II. - Le IV est ainsi modifié :
1° Au premier alinéa, après les mots : « historiques, scientifiques, » est inséré le mot : « artistiques » et les mots : « ces deux » sont remplacés par les mots : « plusieurs de ces ».
2° Après le troisième alinéa, il est inséré un alinéa ainsi rédigé :
« Sont considérés comme documentaires de création artistiques les documentaires de création visant à faire connaître un ou plusieurs des arts suivants : architecture, sculpture, gravure, peinture, dessin, théâtre, danse, musique, cirque, poésie, littérature y compris la bande-dessinée, photographie, cinéma et audiovisuel. »
3° Au quatrième alinéa, les mots : « historiques ou scientifiques » sont remplacés par les mots : « historiques, scientifiques ou artistiques ».
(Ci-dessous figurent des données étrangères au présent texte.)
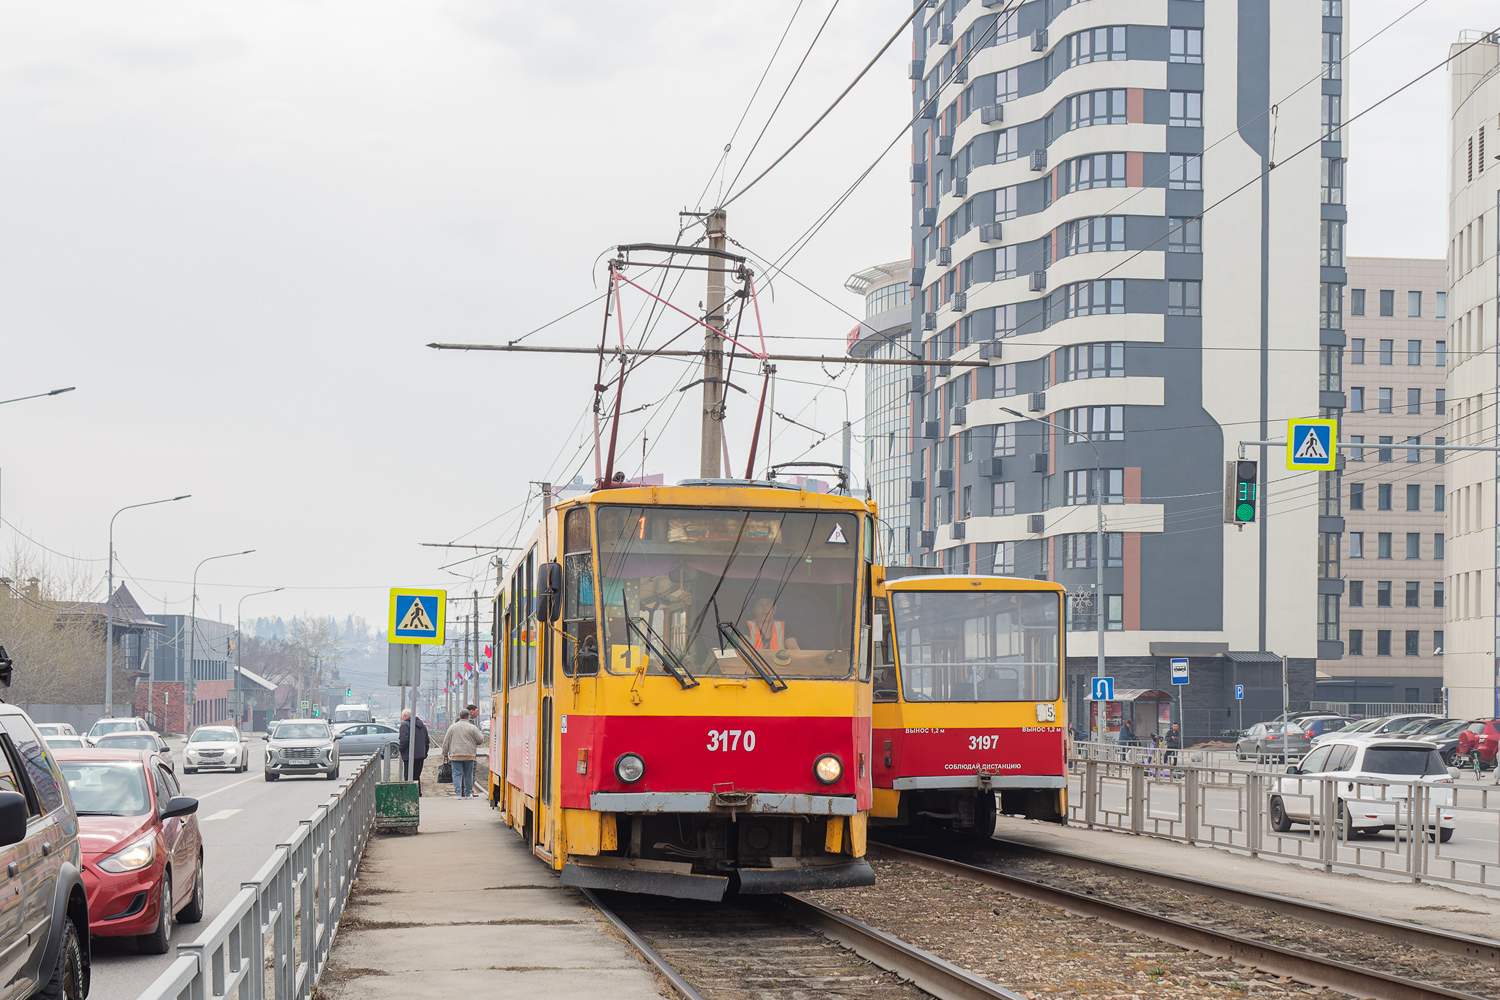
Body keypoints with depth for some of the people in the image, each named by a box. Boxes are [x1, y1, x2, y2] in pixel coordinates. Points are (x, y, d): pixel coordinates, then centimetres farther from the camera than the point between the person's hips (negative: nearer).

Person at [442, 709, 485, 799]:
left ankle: (458, 793, -9)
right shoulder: (472, 727, -2)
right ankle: (468, 794, 15)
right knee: (468, 775, 9)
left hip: (455, 755, 1)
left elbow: (446, 741, 7)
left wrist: (445, 753, 16)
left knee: (457, 774, 1)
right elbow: (480, 740, 2)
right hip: (469, 755, -1)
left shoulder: (452, 727, 4)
4° Le 1° est remplacé par un A ainsi rédigé :
« A. - Donner lieu à un coefficient bonifié dans les conditions prévues au B du III ;
5° Au 4°, les mots : « historique ou scientifique » sont remplacés par les mots : « historique, scientifique ou artistique ».
6° Les deux derniers alinéas sont remplacés par un alinéa ainsi rédigé :
« En cas de contestation ou de difficulté d'interprétation concernant l'éligibilité à la majoration, le président du Centre national du cinéma et de l'image animée peut consulter la commission spécialisée compétente pour l'attribution des aides sélectives, ainsi que, le cas échéant, tout expert historique, scientifique ou artistique dont l'audition lui paraît de nature à éclairer sa décision. »
7° En conséquence du 4°, les références 2°, 3° et 4° sont respectivement remplacées par les références B, C et D.
III. - Au V le nombre : « 520 » est remplacé par le nombre : « 416 ».